> [GOAL OF THE EXERCISE] Show each line of the material below that contains the word "Mytilus". Case matters, so match only lines with that exact capitalization.

===== TASK INPUT

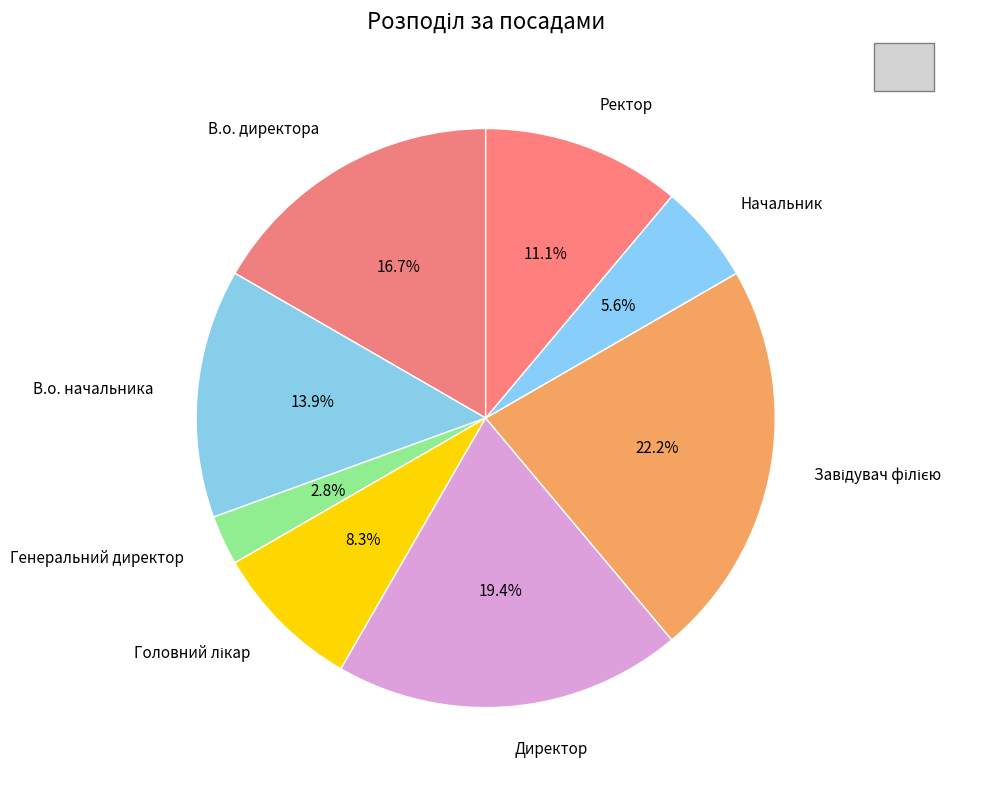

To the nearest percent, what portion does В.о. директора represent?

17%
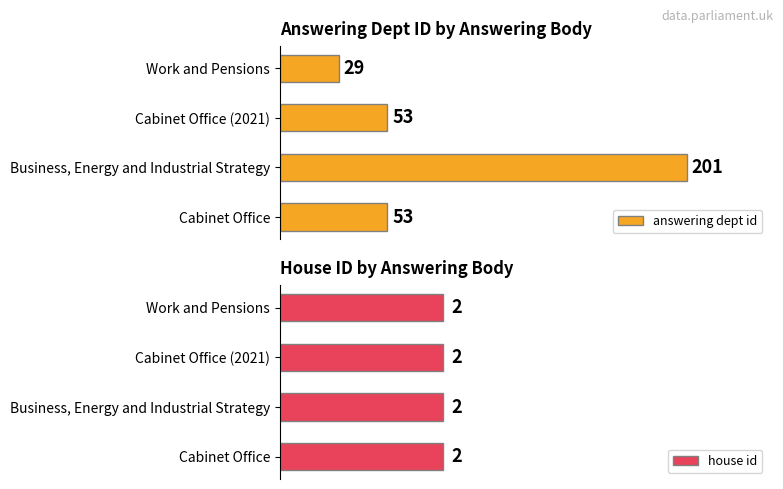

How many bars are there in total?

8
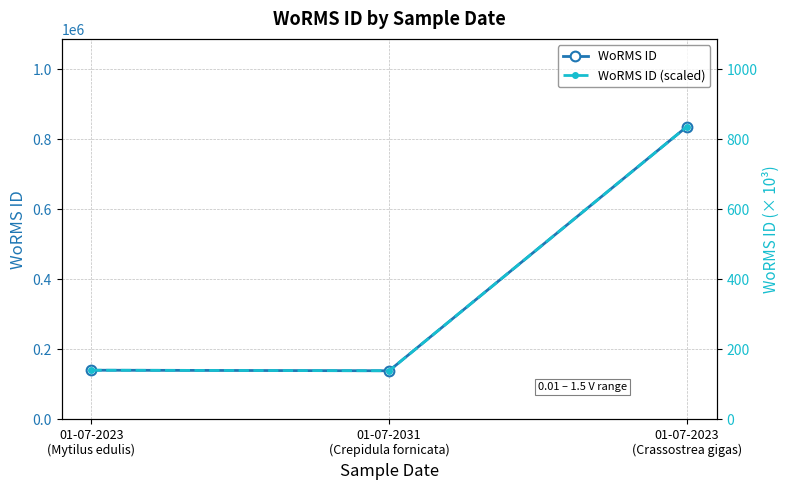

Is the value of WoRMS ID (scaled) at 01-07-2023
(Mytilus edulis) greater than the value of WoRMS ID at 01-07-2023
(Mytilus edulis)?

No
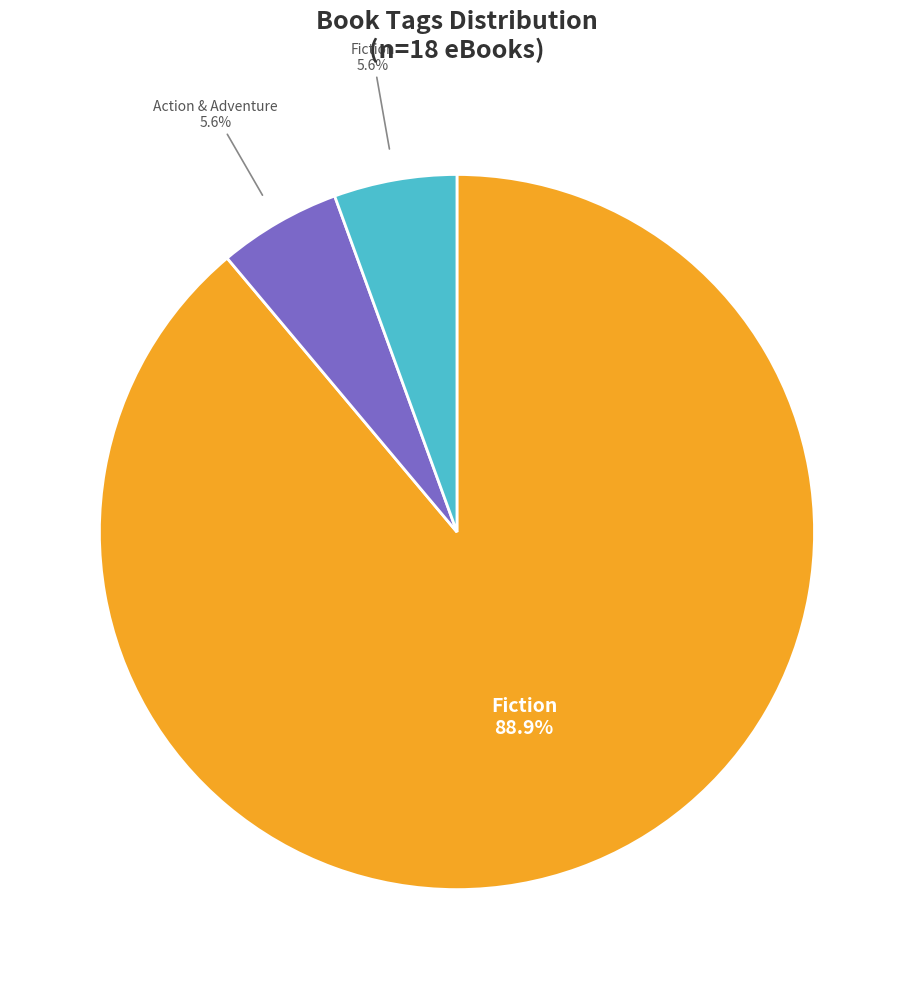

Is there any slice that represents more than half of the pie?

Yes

==========

> [ANSWER TO THIS TASK]
(Mytilus edulis) greater than the value of WoRMS ID at 01-07-2023
(Mytilus edulis)?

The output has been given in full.